DESCRIPTION OF THE TASK
Retype the material starting at the line containing "region: Catalonia" and ending at the last line of the material, leaving the pictures out.

LISTING
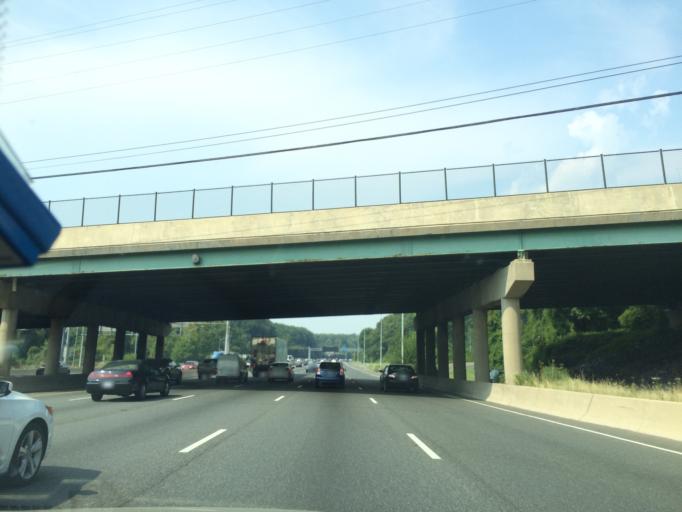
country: US
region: Maryland
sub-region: Montgomery County
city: Cabin John
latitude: 38.9906
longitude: -77.1571
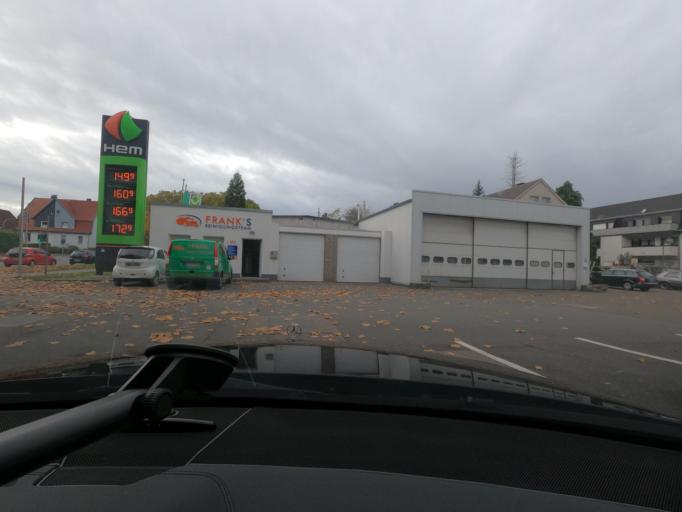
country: DE
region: North Rhine-Westphalia
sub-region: Regierungsbezirk Arnsberg
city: Soest
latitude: 51.5644
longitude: 8.0990
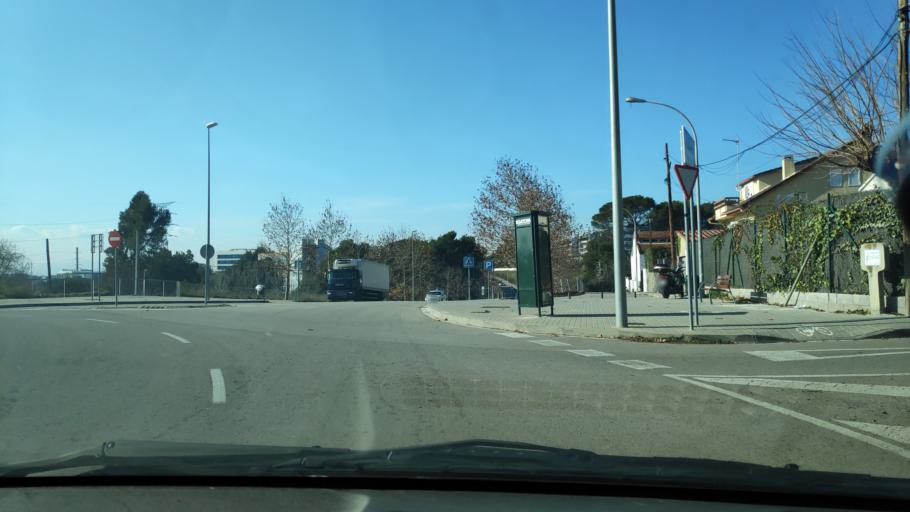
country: ES
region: Catalonia
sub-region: Provincia de Barcelona
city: Sant Cugat del Valles
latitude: 41.4928
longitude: 2.0814
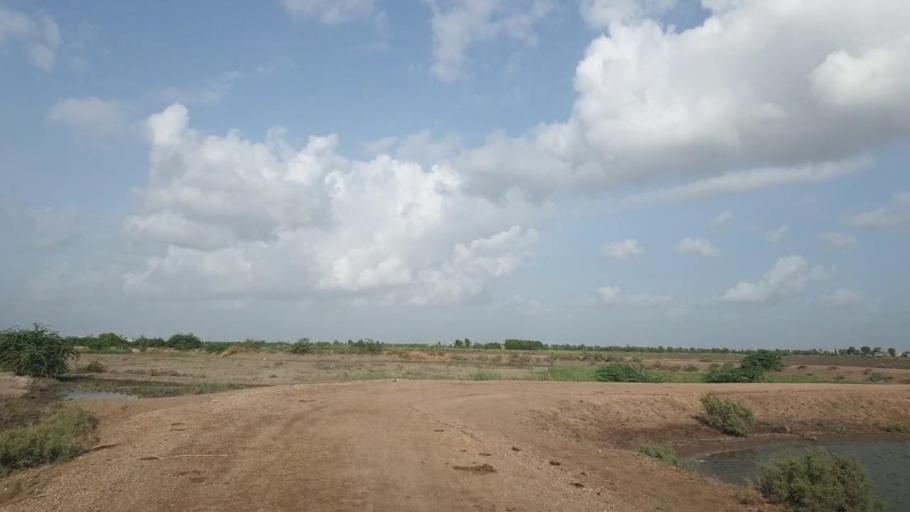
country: PK
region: Sindh
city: Kadhan
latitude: 24.6305
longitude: 69.0859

WRITTEN ANSWER
region: Catalonia
sub-region: Provincia de Barcelona
city: Sant Cugat del Valles
latitude: 41.4928
longitude: 2.0814
country: PK
region: Sindh
city: Kadhan
latitude: 24.6305
longitude: 69.0859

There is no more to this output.